Operation Chastise was a pivotal moment during the Second World War when 19 Lancaster crews targeted three dams in the heart of Germany’s war machine. It was a risky raid, dropping the revolutionary bouncing bomb at low level, and the cost was high. Of 133 crew who left only 53 returned.

“I was inspired to sign for the Dambusters Ride as I took up road cycling during the lockdown. I still have a close connection with the military through my day-to-day work, so it’s a cause that remains close to my heart,” Chris said.

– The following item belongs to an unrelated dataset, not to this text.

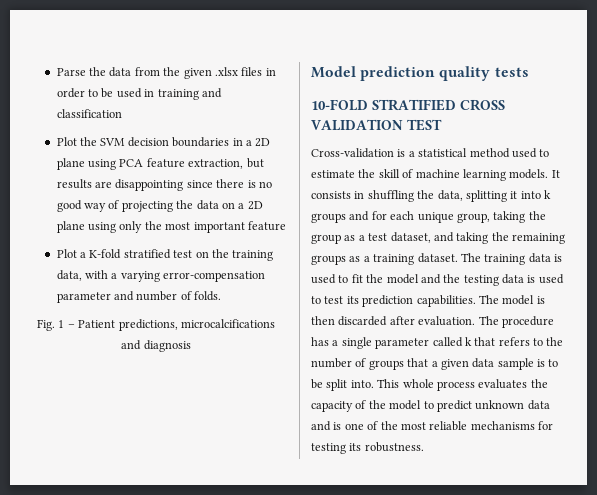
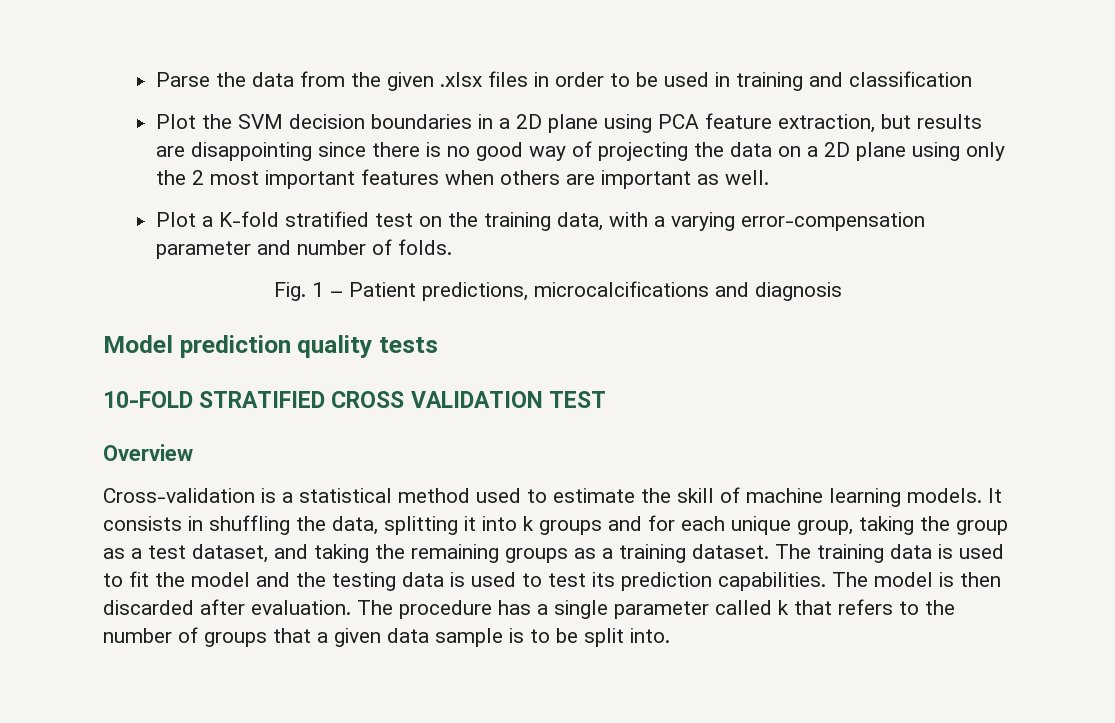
(162, 225) none -> [191,170,204,185] 2
[247,221,286,231] feature -> [360,169,769,189] features when others are important as well.
(442, 125) none -> [103,444,193,461] // Overview
[377,379,548,391] [311,400,550,412] [311,421,553,431] [311,442,424,454] This whole process evaluates the capacity of the model to predict unknown data and is one of the most reliable mechanisms for testing its robustness. -> (670, 635) none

“I wanted to raise as much money as possible and thought what better way than holding a public event here in Worcester. I’m hoping to plan a number of similar events in the local area before I take part in the physical Dambusters Ride in July, so do keep your eyes peeled.”

The Dambusters Ride consists of two key elements: a virtual ride that took place on May 15/16, the anniversary of the raid, and a physical event taking place in Lincolnshire on July 3.

On 15 May Chris cycled 125 miles on a static bike outside Worcester Cycle Centre at part of the virtual ride, and on 17 May he joined a two-wheeled ‘flypast’ in front of Johnny Johnson in tribute to the Dambusters raid that took place 16-17 May 1943. The 12-strong group cycled 19 miles before arriving in Bristol – one mile for each of the Lancaster crews which flew in Operation Chastise, 78 years ago.

Chris served in the Royal Air Force for 22 years before joining the Ministry of Defence as a civil servant in 2001, and today he works for defence and logistics specialists TVS Supply Chain Solutions.